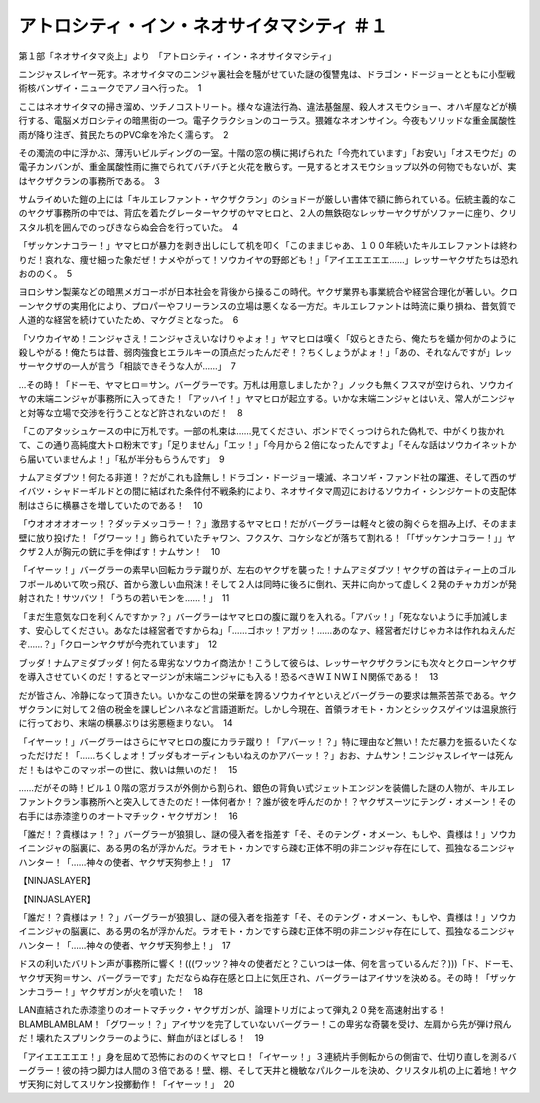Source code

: ================================================================
アトロシティ・イン・ネオサイタマシティ ＃１
================================================================

第１部「ネオサイタマ炎上」より　「アトロシティ・イン・ネオサイタマシティ」

ニンジャスレイヤー死す。ネオサイタマのニンジャ裏社会を騒がせていた謎の復讐鬼は、ドラゴン・ドージョーとともに小型戦術核バンザイ・ニュークでアノヨへ行った。　1

ここはネオサイタマの掃き溜め、ツチノコストリート。様々な違法行為、違法基盤屋、殺人オスモウショー、オハギ屋などが横行する、電脳メガロシティの暗黒街の一つ。電子クラクションのコーラス。猥雑なネオンサイン。今夜もソリッドな重金属酸性雨が降り注ぎ、貧民たちのPVC傘を冷たく濡らす。　2

その濁流の中に浮かぶ、薄汚いビルディングの一室。十階の窓の横に掲げられた「今売れています」「お安い」「オスモウだ」の電子カンバンが、重金属酸性雨に撫でられてバチバチと火花を散らす。一見するとオスモウショップ以外の何物でもないが、実はヤクザクランの事務所である。　3

サムライめいた鎧の上には「キルエレファント・ヤクザクラン」のショドーが厳しい書体で額に飾られている。伝統主義的なこのヤクザ事務所の中では、背広を着たグレーターヤクザのヤマヒロと、２人の無鉄砲なレッサーヤクザがソファーに座り、クリスタル机を囲んでのっぴきならぬ会合を行っていた。　4

「ザッケンナコラー！」ヤマヒロが暴力を剥き出しにして机を叩く「このままじゃあ、１００年続いたキルエレファントは終わりだ！哀れな、痩せ細った象だぜ！ナメやがって！ソウカイヤの野郎ども！」「アイエエエエエ……」レッサーヤクザたちは恐れおののく。　5

ヨロシサン製薬などの暗黒メガコーポが日本社会を背後から操るこの時代。ヤクザ業界も事業統合や経営合理化が著しい。クローンヤクザの実用化により、プロパーやフリーランスの立場は悪くなる一方だ。キルエレファントは時流に乗り損ね、昔気質で人道的な経営を続けていたため、マケグミとなった。　6

「ソウカイヤめ！ニンジャさえ！ニンジャさえいなけりゃよォ！」ヤマヒロは嘆く「奴らときたら、俺たちを蟻か何かのように殺しやがる！俺たちは昔、弱肉強食ヒエラルキーの頂点だったんだぞ！？ちくしょうがよォ！」「あの、それなんですが」レッサーヤクザの一人が言う「相談できそうな人が……」　7

…その時！「ドーモ、ヤマヒロ＝サン。バーグラーです。万札は用意しましたか？」ノックも無くフスマが空けられ、ソウカイヤの末端ニンジャが事務所に入ってきた！「アッハイ！」ヤマヒロが起立する。いかな末端ニンジャとはいえ、常人がニンジャと対等な立場で交渉を行うことなど許されないのだ！　8

「このアタッシュケースの中に万札です。一部の札束は……見てください、ボンドでくっつけられた偽札で、中がくり抜かれて、この通り高純度大トロ粉末です」「足りません」「エッ！」「今月から２倍になったんですよ」「そんな話はソウカイネットから届いていませんよ！」「私が半分もらうんです」　9

ナムアミダブツ！何たる非道！？だがこれも詮無し！ドラゴン・ドージョー壊滅、ネコソギ・ファンド社の躍進、そして西のザイバツ・シャドーギルドとの間に結ばれた条件付不戦条約により、ネオサイタマ周辺におけるソウカイ・シンジケートの支配体制はさらに横暴さを増していたのである！　10

「ウオオオオオーッ！？ダッテメッコラー！？」激昂するヤマヒロ！だがバーグラーは軽々と彼の胸ぐらを掴み上げ、そのまま壁に放り投げた！「グワーッ！」飾られていたチャワン、フクスケ、コケシなどが落ちて割れる！「「ザッケンナコラー！」」ヤクザ２人が胸元の銃に手を伸ばす！ナムサン！　10

「イヤーッ！」バーグラーの素早い回転カラテ蹴りが、左右のヤクザを襲った！ナムアミダブツ！ヤクザの首はティー上のゴルフボールめいて吹っ飛び、首から激しい血飛沫！そして２人は同時に後ろに倒れ、天井に向かって虚しく２発のチャカガンが発射された！サツバツ！「うちの若いモンを……！」　11

「まだ生意気な口を利くんですかァ？」バーグラーはヤマヒロの腹に蹴りを入れる。「アバッ！」「死なないように手加減します、安心してください。あなたは経営者ですからね」「……ゴホッ！アガッ！……あのなァ、経営者だけじゃカネは作れねえんだぞ……？」「クローンヤクザが今売れています」　12

ブッダ！ナムアミダブッダ！何たる卑劣なソウカイ商法か！こうして彼らは、レッサーヤクザクランにも次々とクローンヤクザを導入させていくのだ！するとマージンが末端ニンジャにも入る！恐るべきＷＩＮＷＩＮ関係である！　13

だが皆さん、冷静になって頂きたい。いかなこの世の栄華を誇るソウカイヤといえどバーグラーの要求は無茶苦茶である。ヤクザクランに対して２倍の税金を課しピンハネなど言語道断だ。しかし今現在、首領ラオモト・カンとシックスゲイツは温泉旅行に行っており、末端の横暴ぶりは劣悪極まりない。　14

「イヤーッ！」バーグラーはさらにヤマヒロの腹にカラテ蹴り！「アバーッ！？」特に理由など無い！ただ暴力を振るいたくなっただけだ！「……ちくしょオ！ブッダもオーディンもいねえのかアバーッ！？」おお、ナムサン！ニンジャスレイヤーは死んだ！もはやこのマッポーの世に、救いは無いのだ！　15

……だがその時！ビル１０階の窓ガラスが外側から割られ、銀色の背負い式ジェットエンジンを装備した謎の人物が、キルエレファントクラン事務所へと突入してきたのだ！一体何者か！？誰が彼を呼んだのか！？ヤクザスーツにテング・オメーン！その右手には赤漆塗りのオートマチック・ヤクザガン！　16

「誰だ！？貴様はァ！？」バーグラーが狼狽し、謎の侵入者を指差す「そ、そのテング・オメーン、もしや、貴様は！」ソウカイニンジャの脳裏に、ある男の名が浮かんだ。ラオモト・カンですら疎む正体不明の非ニンジャ存在にして、孤独なるニンジャハンター！「……神々の使者、ヤクザ天狗参上！」　17

【NINJASLAYER】

【NINJASLAYER】

「誰だ！？貴様はァ！？」バーグラーが狼狽し、謎の侵入者を指差す「そ、そのテング・オメーン、もしや、貴様は！」ソウカイニンジャの脳裏に、ある男の名が浮かんだ。ラオモト・カンですら疎む正体不明の非ニンジャ存在にして、孤独なるニンジャハンター！「……神々の使者、ヤクザ天狗参上！」　17

ドスの利いたバリトン声が事務所に響く！(((ワッツ？神々の使者だと？こいつは一体、何を言っているんだ？)))「ド、ドーモ、ヤクザ天狗＝サン、バーグラーです」ただならぬ存在感と口上に気圧され、バーグラーはアイサツを決める。その時！「ザッケンナコラー！」ヤクザガンが火を噴いた！　18

LAN直結された赤漆塗りのオートマチック・ヤクザガンが、論理トリガによって弾丸２０発を高速射出する！BLAMBLAMBLAM！「グワーッ！？」アイサツを完了していないバーグラー！この卑劣な奇襲を受け、左肩から先が弾け飛んだ！壊れたスプリンクラーのように、鮮血がほとばしる！　19

「アイエエエエエ！」身を屈めて恐怖におののくヤマヒロ！「イヤーッ！」３連続片手側転からの側宙で、仕切り直しを測るバーグラー！彼の持つ脚力は人間の３倍である！壁、棚、そして天井と機敏なパルクールを決め、クリスタル机の上に着地！ヤクザ天狗に対してスリケン投擲動作！「イヤーッ！」　20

§ §

PROBLEM TO SOLVE:
All entries above are to be reproduced exactly, with no pictures.

YOUR RESPONSE:
Source code

: ================================================================
アトロシティ・イン・ネオサイタマシティ ＃１
================================================================

第１部「ネオサイタマ炎上」より　「アトロシティ・イン・ネオサイタマシティ」

ニンジャスレイヤー死す。ネオサイタマのニンジャ裏社会を騒がせていた謎の復讐鬼は、ドラゴン・ドージョーとともに小型戦術核バンザイ・ニュークでアノヨへ行った。　1

ここはネオサイタマの掃き溜め、ツチノコストリート。様々な違法行為、違法基盤屋、殺人オスモウショー、オハギ屋などが横行する、電脳メガロシティの暗黒街の一つ。電子クラクションのコーラス。猥雑なネオンサイン。今夜もソリッドな重金属酸性雨が降り注ぎ、貧民たちのPVC傘を冷たく濡らす。　2

その濁流の中に浮かぶ、薄汚いビルディングの一室。十階の窓の横に掲げられた「今売れています」「お安い」「オスモウだ」の電子カンバンが、重金属酸性雨に撫でられてバチバチと火花を散らす。一見するとオスモウショップ以外の何物でもないが、実はヤクザクランの事務所である。　3

サムライめいた鎧の上には「キルエレファント・ヤクザクラン」のショドーが厳しい書体で額に飾られている。伝統主義的なこのヤクザ事務所の中では、背広を着たグレーターヤクザのヤマヒロと、２人の無鉄砲なレッサーヤクザがソファーに座り、クリスタル机を囲んでのっぴきならぬ会合を行っていた。　4

「ザッケンナコラー！」ヤマヒロが暴力を剥き出しにして机を叩く「このままじゃあ、１００年続いたキルエレファントは終わりだ！哀れな、痩せ細った象だぜ！ナメやがって！ソウカイヤの野郎ども！」「アイエエエエエ……」レッサーヤクザたちは恐れおののく。　5

ヨロシサン製薬などの暗黒メガコーポが日本社会を背後から操るこの時代。ヤクザ業界も事業統合や経営合理化が著しい。クローンヤクザの実用化により、プロパーやフリーランスの立場は悪くなる一方だ。キルエレファントは時流に乗り損ね、昔気質で人道的な経営を続けていたため、マケグミとなった。　6

「ソウカイヤめ！ニンジャさえ！ニンジャさえいなけりゃよォ！」ヤマヒロは嘆く「奴らときたら、俺たちを蟻か何かのように殺しやがる！俺たちは昔、弱肉強食ヒエラルキーの頂点だったんだぞ！？ちくしょうがよォ！」「あの、それなんですが」レッサーヤクザの一人が言う「相談できそうな人が……」　7

…その時！「ドーモ、ヤマヒロ＝サン。バーグラーです。万札は用意しましたか？」ノックも無くフスマが空けられ、ソウカイヤの末端ニンジャが事務所に入ってきた！「アッハイ！」ヤマヒロが起立する。いかな末端ニンジャとはいえ、常人がニンジャと対等な立場で交渉を行うことなど許されないのだ！　8

「このアタッシュケースの中に万札です。一部の札束は……見てください、ボンドでくっつけられた偽札で、中がくり抜かれて、この通り高純度大トロ粉末です」「足りません」「エッ！」「今月から２倍になったんですよ」「そんな話はソウカイネットから届いていませんよ！」「私が半分もらうんです」　9

ナムアミダブツ！何たる非道！？だがこれも詮無し！ドラゴン・ドージョー壊滅、ネコソギ・ファンド社の躍進、そして西のザイバツ・シャドーギルドとの間に結ばれた条件付不戦条約により、ネオサイタマ周辺におけるソウカイ・シンジケートの支配体制はさらに横暴さを増していたのである！　10

「ウオオオオオーッ！？ダッテメッコラー！？」激昂するヤマヒロ！だがバーグラーは軽々と彼の胸ぐらを掴み上げ、そのまま壁に放り投げた！「グワーッ！」飾られていたチャワン、フクスケ、コケシなどが落ちて割れる！「「ザッケンナコラー！」」ヤクザ２人が胸元の銃に手を伸ばす！ナムサン！　10

「イヤーッ！」バーグラーの素早い回転カラテ蹴りが、左右のヤクザを襲った！ナムアミダブツ！ヤクザの首はティー上のゴルフボールめいて吹っ飛び、首から激しい血飛沫！そして２人は同時に後ろに倒れ、天井に向かって虚しく２発のチャカガンが発射された！サツバツ！「うちの若いモンを……！」　11

「まだ生意気な口を利くんですかァ？」バーグラーはヤマヒロの腹に蹴りを入れる。「アバッ！」「死なないように手加減します、安心してください。あなたは経営者ですからね」「……ゴホッ！アガッ！……あのなァ、経営者だけじゃカネは作れねえんだぞ……？」「クローンヤクザが今売れています」　12

ブッダ！ナムアミダブッダ！何たる卑劣なソウカイ商法か！こうして彼らは、レッサーヤクザクランにも次々とクローンヤクザを導入させていくのだ！するとマージンが末端ニンジャにも入る！恐るべきＷＩＮＷＩＮ関係である！　13

だが皆さん、冷静になって頂きたい。いかなこの世の栄華を誇るソウカイヤといえどバーグラーの要求は無茶苦茶である。ヤクザクランに対して２倍の税金を課しピンハネなど言語道断だ。しかし今現在、首領ラオモト・カンとシックスゲイツは温泉旅行に行っており、末端の横暴ぶりは劣悪極まりない。　14

「イヤーッ！」バーグラーはさらにヤマヒロの腹にカラテ蹴り！「アバーッ！？」特に理由など無い！ただ暴力を振るいたくなっただけだ！「……ちくしょオ！ブッダもオーディンもいねえのかアバーッ！？」おお、ナムサン！ニンジャスレイヤーは死んだ！もはやこのマッポーの世に、救いは無いのだ！　15

……だがその時！ビル１０階の窓ガラスが外側から割られ、銀色の背負い式ジェットエンジンを装備した謎の人物が、キルエレファントクラン事務所へと突入してきたのだ！一体何者か！？誰が彼を呼んだのか！？ヤクザスーツにテング・オメーン！その右手には赤漆塗りのオートマチック・ヤクザガン！　16

「誰だ！？貴様はァ！？」バーグラーが狼狽し、謎の侵入者を指差す「そ、そのテング・オメーン、もしや、貴様は！」ソウカイニンジャの脳裏に、ある男の名が浮かんだ。ラオモト・カンですら疎む正体不明の非ニンジャ存在にして、孤独なるニンジャハンター！「……神々の使者、ヤクザ天狗参上！」　17

【NINJASLAYER】

【NINJASLAYER】

「誰だ！？貴様はァ！？」バーグラーが狼狽し、謎の侵入者を指差す「そ、そのテング・オメーン、もしや、貴様は！」ソウカイニンジャの脳裏に、ある男の名が浮かんだ。ラオモト・カンですら疎む正体不明の非ニンジャ存在にして、孤独なるニンジャハンター！「……神々の使者、ヤクザ天狗参上！」　17

ドスの利いたバリトン声が事務所に響く！(((ワッツ？神々の使者だと？こいつは一体、何を言っているんだ？)))「ド、ドーモ、ヤクザ天狗＝サン、バーグラーです」ただならぬ存在感と口上に気圧され、バーグラーはアイサツを決める。その時！「ザッケンナコラー！」ヤクザガンが火を噴いた！　18

LAN直結された赤漆塗りのオートマチック・ヤクザガンが、論理トリガによって弾丸２０発を高速射出する！BLAMBLAMBLAM！「グワーッ！？」アイサツを完了していないバーグラー！この卑劣な奇襲を受け、左肩から先が弾け飛んだ！壊れたスプリンクラーのように、鮮血がほとばしる！　19

「アイエエエエエ！」身を屈めて恐怖におののくヤマヒロ！「イヤーッ！」３連続片手側転からの側宙で、仕切り直しを測るバーグラー！彼の持つ脚力は人間の３倍である！壁、棚、そして天井と機敏なパルクールを決め、クリスタル机の上に着地！ヤクザ天狗に対してスリケン投擲動作！「イヤーッ！」　20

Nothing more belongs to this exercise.